One of the leaders of a group of refugees and asylum seekers staying in the Central Methodist Mission Church in Cape Town, was on Friday granted bail of R2,000 when he appeared in the Cape Town Magistrate’s Court.
On New Year’s Day, Jean-Pierre Balous, 39, was arrested on eight charges of assault, including five of assault with the intent to do grievous bodily harm.
His arrest follows simmering tension among refugees who appeared to have split into two camps since staying at the church for the past two months.
They have been living there since October after they were forcibly removed from a sit-in protest outside United Nations High Commission for Refugees (UNHCR) in the city centre.
They want the UNHCR to assist them to leave South Africa amid rising fears of attacks aimed at foreign nationals.
On Friday, the court heard the investigating officer confirmed that Balous has an alternative address to the church, a residence in Parow in Cape Town’s northern suburbs.

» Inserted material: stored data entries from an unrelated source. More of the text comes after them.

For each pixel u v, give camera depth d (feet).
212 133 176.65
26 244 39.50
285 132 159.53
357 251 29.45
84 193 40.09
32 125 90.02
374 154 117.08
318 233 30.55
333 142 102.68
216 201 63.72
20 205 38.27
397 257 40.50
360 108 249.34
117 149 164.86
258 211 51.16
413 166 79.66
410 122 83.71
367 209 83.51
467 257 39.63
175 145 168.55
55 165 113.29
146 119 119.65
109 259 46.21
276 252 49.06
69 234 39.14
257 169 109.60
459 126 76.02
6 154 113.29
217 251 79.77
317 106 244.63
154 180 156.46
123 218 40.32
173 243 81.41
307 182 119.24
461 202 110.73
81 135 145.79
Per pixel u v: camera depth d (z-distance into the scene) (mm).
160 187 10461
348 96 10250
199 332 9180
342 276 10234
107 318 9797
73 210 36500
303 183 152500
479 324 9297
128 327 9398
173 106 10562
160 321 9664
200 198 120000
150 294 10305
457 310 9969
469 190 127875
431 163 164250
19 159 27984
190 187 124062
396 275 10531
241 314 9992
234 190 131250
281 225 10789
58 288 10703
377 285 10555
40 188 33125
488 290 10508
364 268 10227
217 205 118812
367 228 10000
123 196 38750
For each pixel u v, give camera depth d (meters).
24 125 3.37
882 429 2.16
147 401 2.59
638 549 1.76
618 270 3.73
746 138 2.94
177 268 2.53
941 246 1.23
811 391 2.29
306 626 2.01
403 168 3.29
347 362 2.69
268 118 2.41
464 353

The department of home affairs has confirmed that he has an asylum seeker’s permit.
There are no pending cases against him and he doesn’t have prior convictions.
The state didn’t oppose bail, with the added condition that Balous may not enter the Cape Town central business district, apart from his court appearances, without the approval of the investigating officer.
The state proposed R5,000 bail, but through his lawyer, Lorenzo Lupin, he indicated that he has R2,000 to pay bail.
The court granted him R2,000 bail on condition that he may not enter the CBD without the investigating officer’s permission.
His case was postponed to March 6 for further investigation.
A small group of Balous’s supporters were outside the court’s entrance. After paying his bail, Balous left the court building through a back entrance and was quickly ushered into a car.
On Thursday, the opposing group’s leader, Papi Sukami, was also released on bail.
He appeared in the Cape Town Magistrate’s Court on two charges of robbery, News24 reported.
The more than 600 foreign nationals sought refuge in the church after police forcefully dispersed a sit-in protest near the offices of the UNHCR in October.
Balous was the group’s spokesperson in their court case with the City of Cape Town.
Last month, the City asked the Western Cape High Court for an order prohibiting the sit-in and the flouting of health and safety by-laws, alleging that the group was affecting business in the area. During these proceedings, Balous disputed that they have other accommodation.
This matter was postponed to January 22 for Balous to file papers in response to the claims that they had harassed the public.